Python – Understanding “score” returned by scikit-learn KMeans

k-meanspythonscikit-learn

I applied clustering on a set of text documents (about 100). I converted them to Tfidf vectors using TfIdfVectorizer and supplied the vectors as input to scikitlearn.cluster.KMeans(n_clusters=2, init='k-means++', max_iter=100, n_init=10). Now when I

model.fit()
print model.score()

on my vectors, I get a very small value if all the text documents are very similar, and I get a very large negative value if the documents are very different.

It serves my basic purpose of finding which set of documents are similar, but can someone help me understand what exactly does this model.score() value signify for a fit? How can I use this value to justify my findings?

Best Answer

In the documentation it says:

Returns:    
score : float
Opposite of the value of X on the K-means objective.

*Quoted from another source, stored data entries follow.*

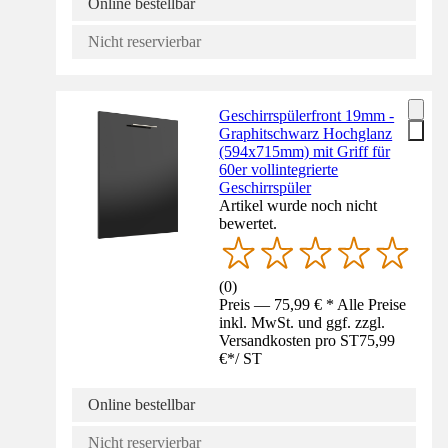
Online bestellbar
Nicht reservierbar
Geschirrspülerfront 19mm -
Graphitschwarz Hochglanz
(594x715mm) mit Griff für
60er vollintegrierte
Geschirrspüler
Artikel wurde noch nicht
bewertet.
(
0
)
Preis — 75,99 € * Alle Preise
inkl. MwSt. und ggf. zzgl.
Versandkosten pro ST
75,99
€
*
/
ST
Online bestellbar
Nicht reservierbar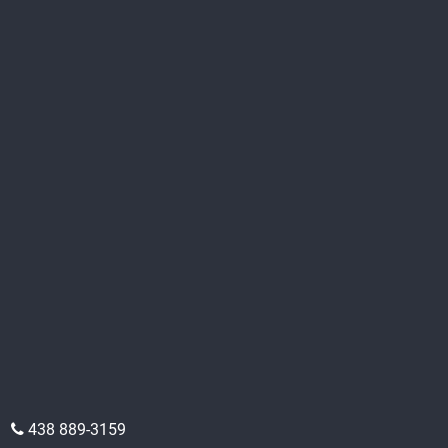
438 889-3159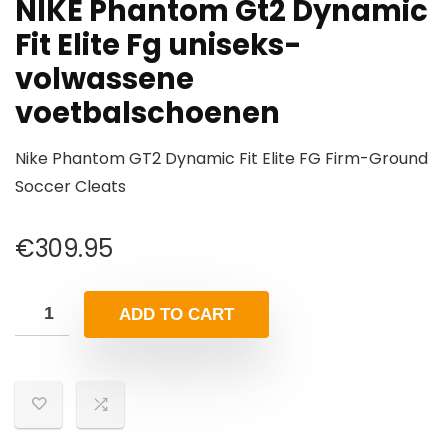
NIKE Phantom Gt2 Dynamic
Fit Elite Fg uniseks-
volwassene
voetbalschoenen
Nike Phantom GT2 Dynamic Fit Elite FG Firm-Ground
Soccer Cleats
€
309.95
ADD TO CART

To understand what that means you need to have a look at the k-means algorithm. What k-means essentially does is find cluster centers that minimize the sum of distances between data samples and their associated cluster centers.

It is a two-step process, where (a) each data sample is associated to its closest cluster center, (b) cluster centers are adjusted to lie at the center of all samples associated to them. These steps are repeated until a criterion (max iterations / min change between last two iterations) is met.

As you can see there remains a distance between the data samples and their associated cluster centers, and the objective of our minimization is that distance (sum of all distances).

You naturally get large distances if you have a big variety in data samples, if the number of data samples is significantly higher than the number of clusters, which in your case is only two. On the contrary, if all data samples were the same, you would always get a zero distance regardless of number of clusters.

From the documentation I would expect that all values are negative, though. If you observe both negative and positive values, maybe there is more to the score than that.

I wonder how you got the idea of clustering into two clusters though.